9:58 a.m. ET, August 5, 2020

Turkey sends rescue and health care teams to Beirut

From CNN's Gul Tuysuz

Turkey is sending search and rescue teams, health care workers, medical supplies and other urgent humanitarian aid to help in the aftermath of the blast in Beirut, according to the Turkish foreign ministry.

Turkey is also planning on setting up a field hospital, the ministry said in a written statement. 

“We will continue to provide any and all help in solidarity and cooperation with our friendly and brotherly country Lebanon during these times of hardship which we hope they will overcome quickly,” the statement said.  
9:42 a.m. ET, August 5, 2020

Qatar sends medical supplies to Lebanon for explosion victims

From CNN's Jomana Karadsheh

Qatar sent a plane filled with medical supplies to Lebanon to help victims of the Beirut explosion, according to a tweet from the Qatari government.

The first plane arrived today, and the government will send three more carrying equipment for hospitals.

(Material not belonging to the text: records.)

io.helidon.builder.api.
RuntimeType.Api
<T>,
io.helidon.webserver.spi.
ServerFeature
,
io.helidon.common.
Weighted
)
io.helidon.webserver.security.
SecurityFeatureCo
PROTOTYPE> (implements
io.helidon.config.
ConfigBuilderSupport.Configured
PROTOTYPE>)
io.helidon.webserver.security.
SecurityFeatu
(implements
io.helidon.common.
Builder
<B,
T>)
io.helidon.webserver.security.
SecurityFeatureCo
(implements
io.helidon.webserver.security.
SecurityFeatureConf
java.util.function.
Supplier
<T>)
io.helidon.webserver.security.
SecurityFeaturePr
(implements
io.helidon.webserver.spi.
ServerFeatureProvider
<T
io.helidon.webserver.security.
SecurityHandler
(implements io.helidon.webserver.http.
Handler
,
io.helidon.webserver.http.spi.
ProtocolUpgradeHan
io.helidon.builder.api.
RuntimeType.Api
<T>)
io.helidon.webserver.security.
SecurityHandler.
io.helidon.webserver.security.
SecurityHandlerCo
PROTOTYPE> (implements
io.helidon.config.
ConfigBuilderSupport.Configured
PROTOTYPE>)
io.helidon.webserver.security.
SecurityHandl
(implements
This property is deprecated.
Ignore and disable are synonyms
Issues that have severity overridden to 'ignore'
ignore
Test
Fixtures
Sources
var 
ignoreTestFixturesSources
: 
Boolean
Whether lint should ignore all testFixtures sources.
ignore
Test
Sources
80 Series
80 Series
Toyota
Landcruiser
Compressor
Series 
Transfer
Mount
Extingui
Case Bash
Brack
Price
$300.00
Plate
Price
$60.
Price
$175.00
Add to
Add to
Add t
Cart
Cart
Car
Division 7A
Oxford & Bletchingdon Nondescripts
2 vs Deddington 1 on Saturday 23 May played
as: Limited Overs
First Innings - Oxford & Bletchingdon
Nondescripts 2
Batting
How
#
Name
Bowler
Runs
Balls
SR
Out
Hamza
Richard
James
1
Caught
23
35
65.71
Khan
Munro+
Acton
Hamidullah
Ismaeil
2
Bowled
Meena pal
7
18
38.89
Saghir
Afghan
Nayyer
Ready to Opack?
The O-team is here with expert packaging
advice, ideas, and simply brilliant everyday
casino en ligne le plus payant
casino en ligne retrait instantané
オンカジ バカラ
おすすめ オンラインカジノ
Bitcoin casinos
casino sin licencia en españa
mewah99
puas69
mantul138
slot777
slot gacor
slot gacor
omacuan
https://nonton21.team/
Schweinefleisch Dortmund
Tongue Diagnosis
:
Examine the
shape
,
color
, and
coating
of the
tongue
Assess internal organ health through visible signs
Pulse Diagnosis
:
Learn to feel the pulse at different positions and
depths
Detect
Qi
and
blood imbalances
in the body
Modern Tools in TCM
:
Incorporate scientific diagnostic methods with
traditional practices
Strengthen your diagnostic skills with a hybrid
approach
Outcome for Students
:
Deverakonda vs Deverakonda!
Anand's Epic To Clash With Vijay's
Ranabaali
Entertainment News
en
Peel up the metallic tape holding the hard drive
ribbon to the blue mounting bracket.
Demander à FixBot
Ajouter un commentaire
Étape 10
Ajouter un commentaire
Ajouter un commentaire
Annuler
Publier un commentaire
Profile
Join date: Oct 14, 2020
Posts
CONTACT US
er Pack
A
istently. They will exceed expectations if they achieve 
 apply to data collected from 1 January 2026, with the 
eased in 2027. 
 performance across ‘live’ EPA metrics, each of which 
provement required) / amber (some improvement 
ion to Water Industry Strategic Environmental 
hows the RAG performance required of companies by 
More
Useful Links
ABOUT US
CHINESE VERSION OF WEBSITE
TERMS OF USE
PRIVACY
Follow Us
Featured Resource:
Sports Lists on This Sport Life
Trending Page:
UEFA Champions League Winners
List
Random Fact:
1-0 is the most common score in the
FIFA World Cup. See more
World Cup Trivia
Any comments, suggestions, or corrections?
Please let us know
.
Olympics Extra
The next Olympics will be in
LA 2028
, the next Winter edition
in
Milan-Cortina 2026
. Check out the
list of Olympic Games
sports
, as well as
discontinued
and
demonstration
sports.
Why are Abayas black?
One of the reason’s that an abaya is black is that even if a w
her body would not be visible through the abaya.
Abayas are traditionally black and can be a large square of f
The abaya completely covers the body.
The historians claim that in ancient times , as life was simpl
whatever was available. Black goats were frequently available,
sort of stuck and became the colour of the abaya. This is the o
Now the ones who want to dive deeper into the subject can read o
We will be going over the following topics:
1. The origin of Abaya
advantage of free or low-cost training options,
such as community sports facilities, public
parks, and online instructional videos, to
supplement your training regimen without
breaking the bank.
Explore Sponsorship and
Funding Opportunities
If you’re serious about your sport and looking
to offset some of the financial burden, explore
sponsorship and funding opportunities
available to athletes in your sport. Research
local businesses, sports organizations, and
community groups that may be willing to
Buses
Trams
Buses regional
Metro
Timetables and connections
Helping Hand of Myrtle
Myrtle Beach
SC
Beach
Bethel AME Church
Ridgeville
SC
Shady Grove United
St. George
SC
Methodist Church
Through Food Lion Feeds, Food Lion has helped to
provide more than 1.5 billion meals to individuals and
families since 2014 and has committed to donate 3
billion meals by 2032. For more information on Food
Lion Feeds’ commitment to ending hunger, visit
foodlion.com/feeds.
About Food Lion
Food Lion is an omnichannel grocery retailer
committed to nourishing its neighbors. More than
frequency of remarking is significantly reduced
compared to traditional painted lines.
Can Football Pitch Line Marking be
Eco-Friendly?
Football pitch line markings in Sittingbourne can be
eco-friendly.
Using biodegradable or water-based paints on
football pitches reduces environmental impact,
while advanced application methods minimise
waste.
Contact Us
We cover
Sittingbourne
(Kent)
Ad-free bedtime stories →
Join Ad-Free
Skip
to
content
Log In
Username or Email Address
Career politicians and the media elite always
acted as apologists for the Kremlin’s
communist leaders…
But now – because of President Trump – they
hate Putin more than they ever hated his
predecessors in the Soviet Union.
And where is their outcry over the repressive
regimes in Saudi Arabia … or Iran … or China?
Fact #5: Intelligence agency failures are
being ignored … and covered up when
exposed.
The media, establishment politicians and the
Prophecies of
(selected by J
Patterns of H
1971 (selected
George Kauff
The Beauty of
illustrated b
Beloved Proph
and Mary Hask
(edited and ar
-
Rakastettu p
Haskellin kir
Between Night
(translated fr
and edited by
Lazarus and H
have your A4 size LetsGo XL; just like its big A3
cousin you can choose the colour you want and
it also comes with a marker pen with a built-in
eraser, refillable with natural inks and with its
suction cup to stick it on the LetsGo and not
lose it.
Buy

"Following directives by HH the Amir and in support of the Lebanese people, #Qatar has sent its first plane with medical supplies to help treat those injured by yesterday's explosion. This will be followed by 3 more aircraft, carrying equipment for two complete field hospitals," the government tweet read.
9:49 a.m. ET, August 5, 2020

Lebanon’s health sector is suffering from two crises, Covid-19 and explosion aftermath, health minister says

From CNN’s Mohammed Tawfeeq 

A person stands by damaged buildings and vehicles on August 5.
A person stands by damaged buildings and vehicles on August 5. Wael Hamzeh/EPA-EFE/Shutterstock

Lebanon's Health Minister Hamad Hassan said Tuesday’s explosion that killed at least 100 people and wounded 4,000 added to the country's health care system crisis as it has been already struggling with the Covid-19 pandemic.

"We in the health sector are suffering from a crisis in the face of the coronavirus, to which this human and health catastrophe has now been added," Hassan said according to Lebanon’s state-run NNA news.

"It requires everyone to engage positively from politicians, political parties, authorities, and from all friendly and brotherly countries because we suffer from a shortage in the number of beds and a lack of equipment to help injured people and those are in critical conditions," Hassan added.